キャッチ・ミー・イフ・ユー・キャン |
スピルバーグとトム・ハンクスとディカプリオがチームを組んだ。これだけでもニュースになるのに、その映画は実在の詐欺師の実在の物語を描いたというわけで、アメリカでは公開前から、かなり話題になっていた作品。
主人公フランクは事業に失敗した父と共に質素なアパートに移り住んだ。父親は厳しい財政の中からフランクに小切手を渡す。母は愛想をつかして、両親は離婚することに。父と母どちらと暮らすかという究極の選択を迫られたフランクは家を飛び出し、駅へ向かった。
小切手を使いきったフランクは小切手を偽造することを思いつく。街中の視線を集めながら歩く制服姿のパイロットを見て、あることを思いつく。学生新聞の取材と称し、航空会社に潜入し、航空業界の仕組みを聞き出し、制服も入手する。更に免許証の生年月日も偽造し、16歳の高校生が26歳のパイロットへと変身を遂げた。
世界中を飛び回り、その後も医者や弁護士などに扮し、偽の小切手を現金へと変えていく。偽造小切手が出回っていることに気付いたFBI捜査官カールはフランクを追っかけて、全米中を駆け回る。いつもあと一歩のところまで追い詰めながら、いま一歩のところで逃げられてしまうカール。そして舞台はアメリカを飛び出し、ヨーロッパへ。ヨーロッパでも偽造小切手を使い、多額の現金を手に入れていたフランクだが、クリスマス・イブの夜ついにカールが訪ねてくる・・・。
詐欺師という職業のためか、非常に華やかな作品に仕上がっている。ディカプリオも高校生、パイロット、医者、弁護士と演じているため非常に華やかな役所を演じている。

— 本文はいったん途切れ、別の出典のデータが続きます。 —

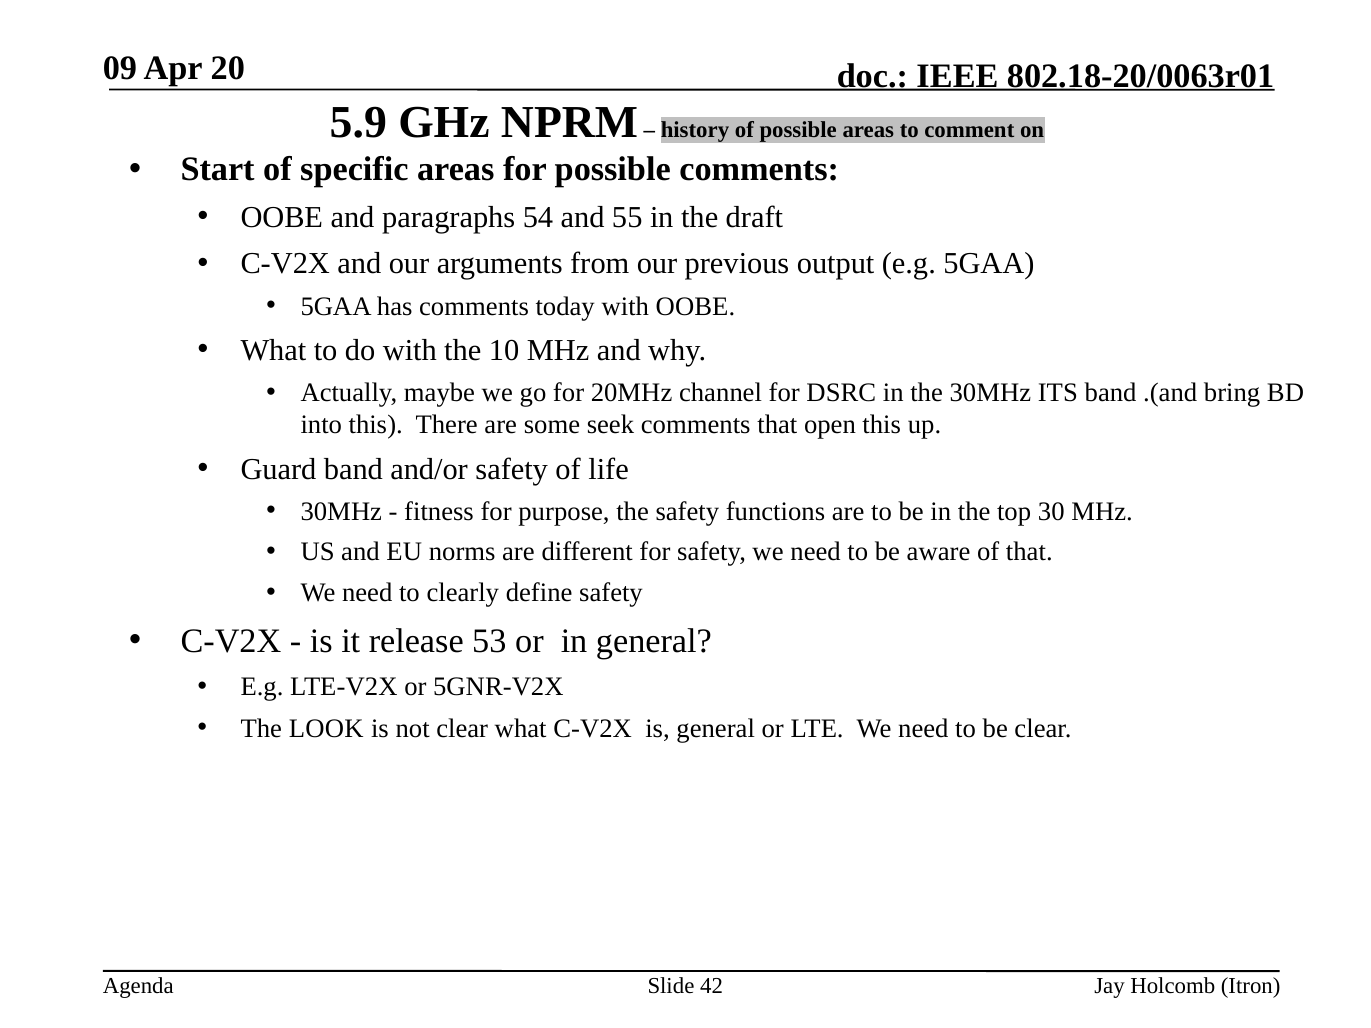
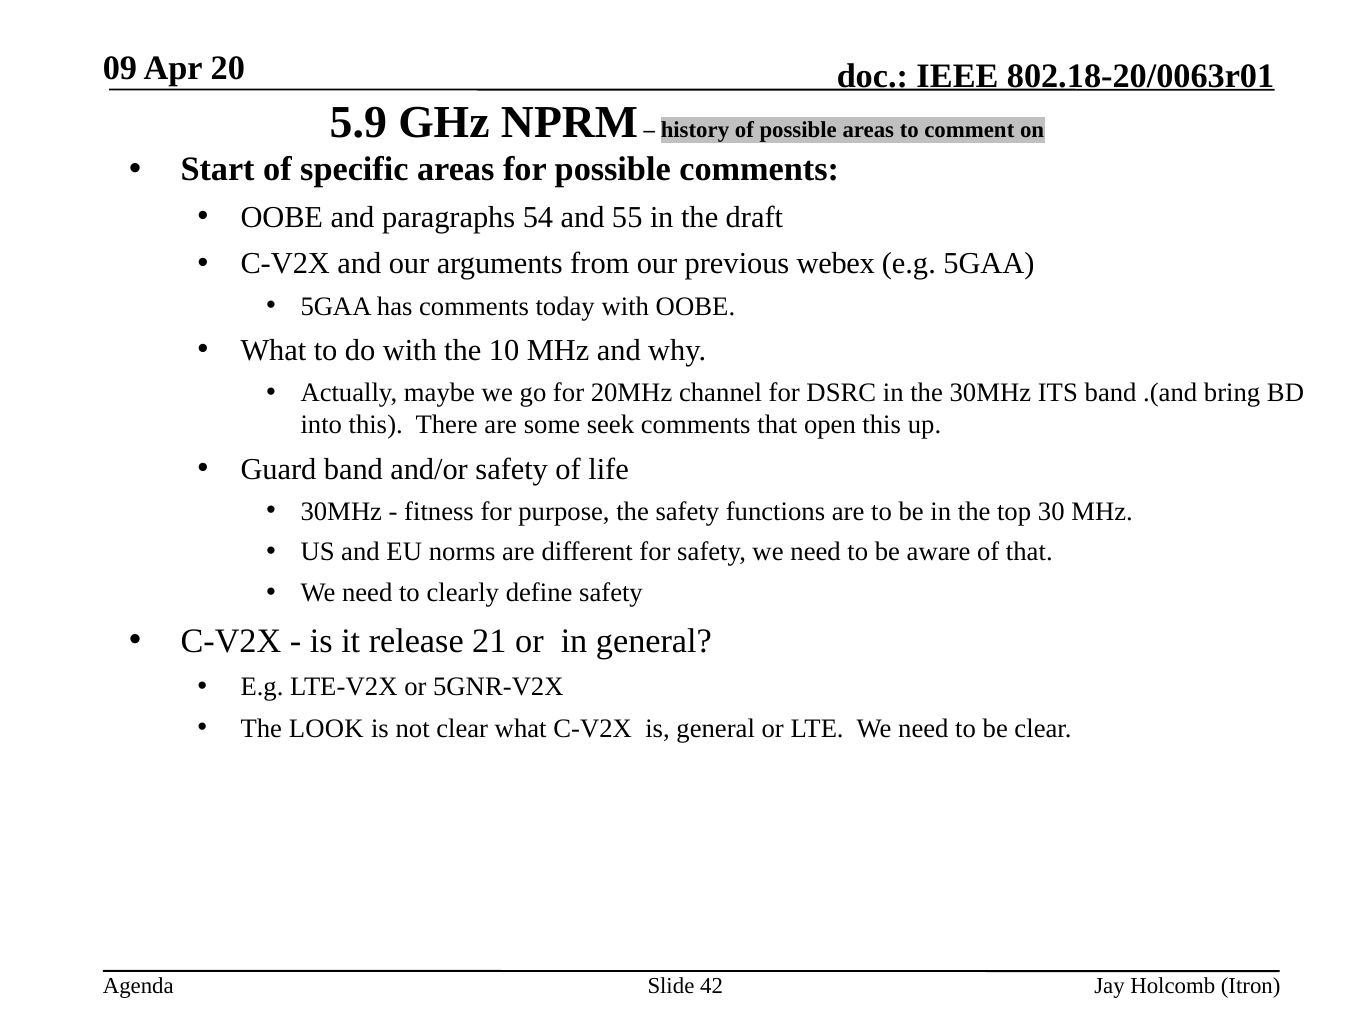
output: output -> webex
53: 53 -> 21
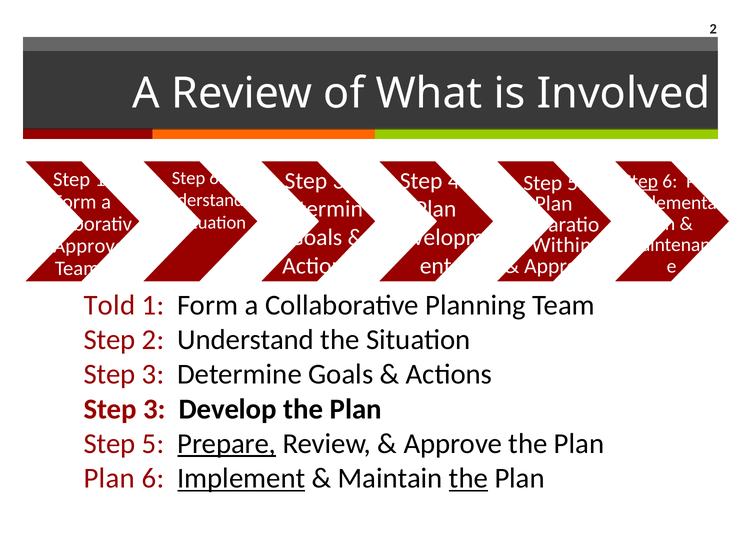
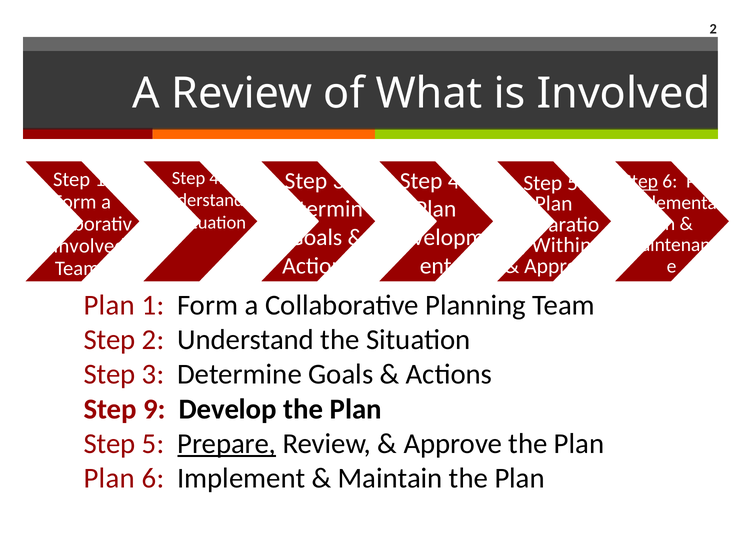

しかもそれぞれの役柄をうまく演じ分けながらも、父親への愛情を抱えた少年の心理もうまく演じている。
もう一方のトム・ハンクスは対照的な役柄を演じている。服はいつもスーツであり、捜査をしていく中で、子供に対する父親の愛情のようなものをフランクに感じていく様を絶妙にかもし出している。

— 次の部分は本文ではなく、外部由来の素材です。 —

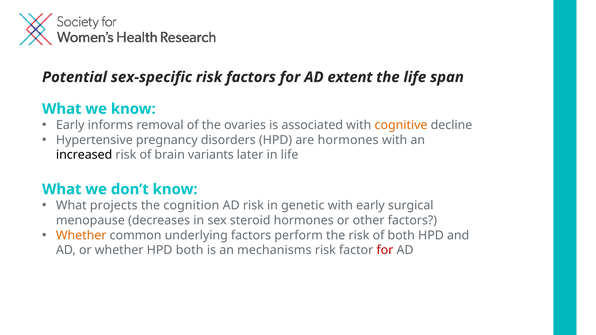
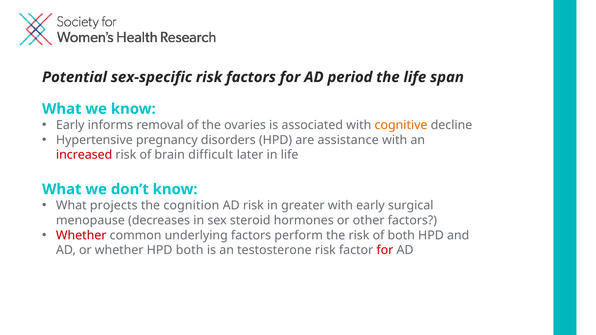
extent: extent -> period
are hormones: hormones -> assistance
increased colour: black -> red
variants: variants -> difficult
genetic: genetic -> greater
Whether at (81, 235) colour: orange -> red
mechanisms: mechanisms -> testosterone
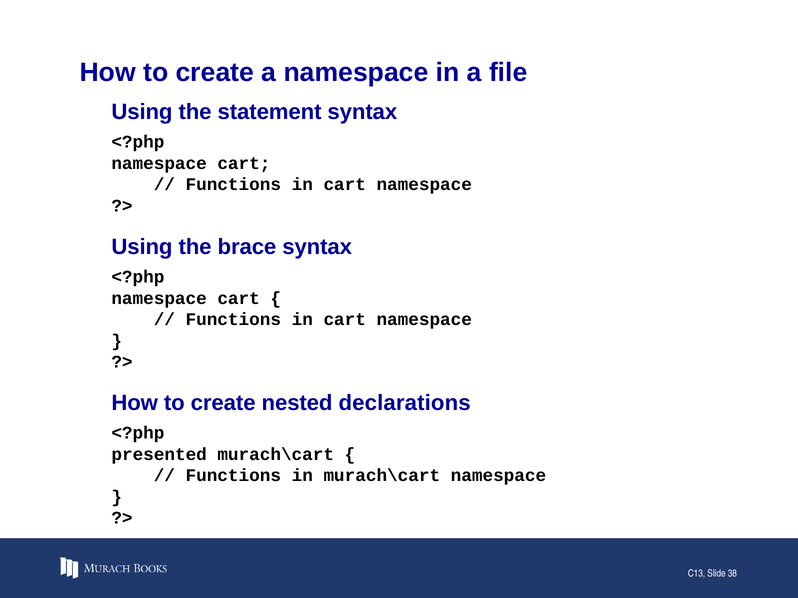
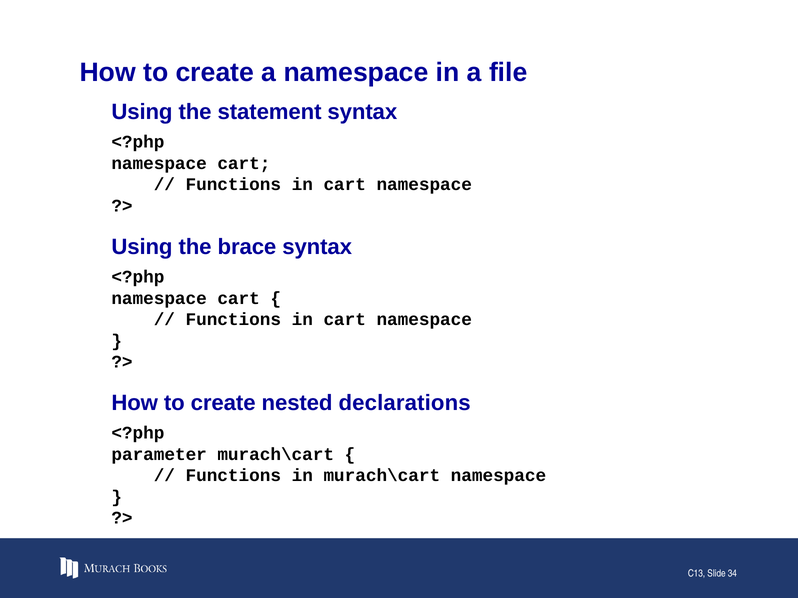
presented: presented -> parameter
38: 38 -> 34
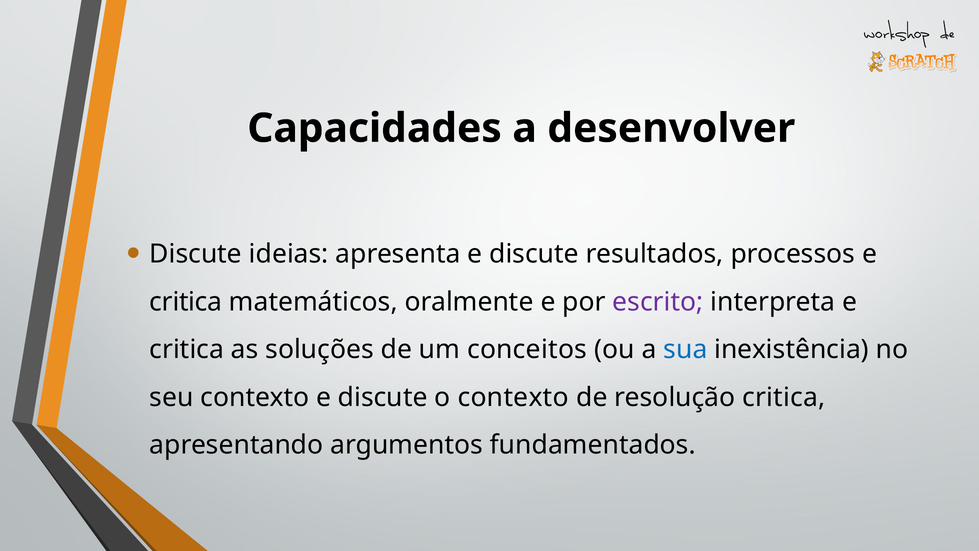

キャストの豪華さやパイロット、医者、弁護士などの派手な職業に隠れてしまいそうだが、脚本の内容も非常に素晴らしい。フランクが時々見せる父親への愛情、あるいは家族愛への飢えにも似た感情を通して人間ドラマとしても成り立っている。パイロットや医者を演じていても、実際は16歳の高校生であり、家族への愛に飢えているのだということをうまく描いている。このあたりは「E.T.」や「A.I.」などでも、子供の心理をうまく映像化していたスピルバーグならでは、といえるのではないだろうか?
しかし今までのスピルバーグとは明らかにことなる点もある。その典型的なものがオープニングである。この物語の舞台でもある60年代をなんとなく感じさせるコミカルな漫画のようなオープニングである。ちょっとした「トムとジェリー」のような感じとでもいえばわかってもらえるだろうか?
またスピルバーグといえば、早撮りで有名だが、この作品を56日間で撮り終えてしまったらしい。56日間で140ヶ所のロケ地をまわったらしい。1日で2ヶ所以上まわっていることになる。信じられない嘘のような実話です。
またこの映画の内容も嘘のような実話であるが、もうひとつ嘘のような実話がある。この映画の主人公は、現在FBIで偽造文書の権威として活躍している、とのことです。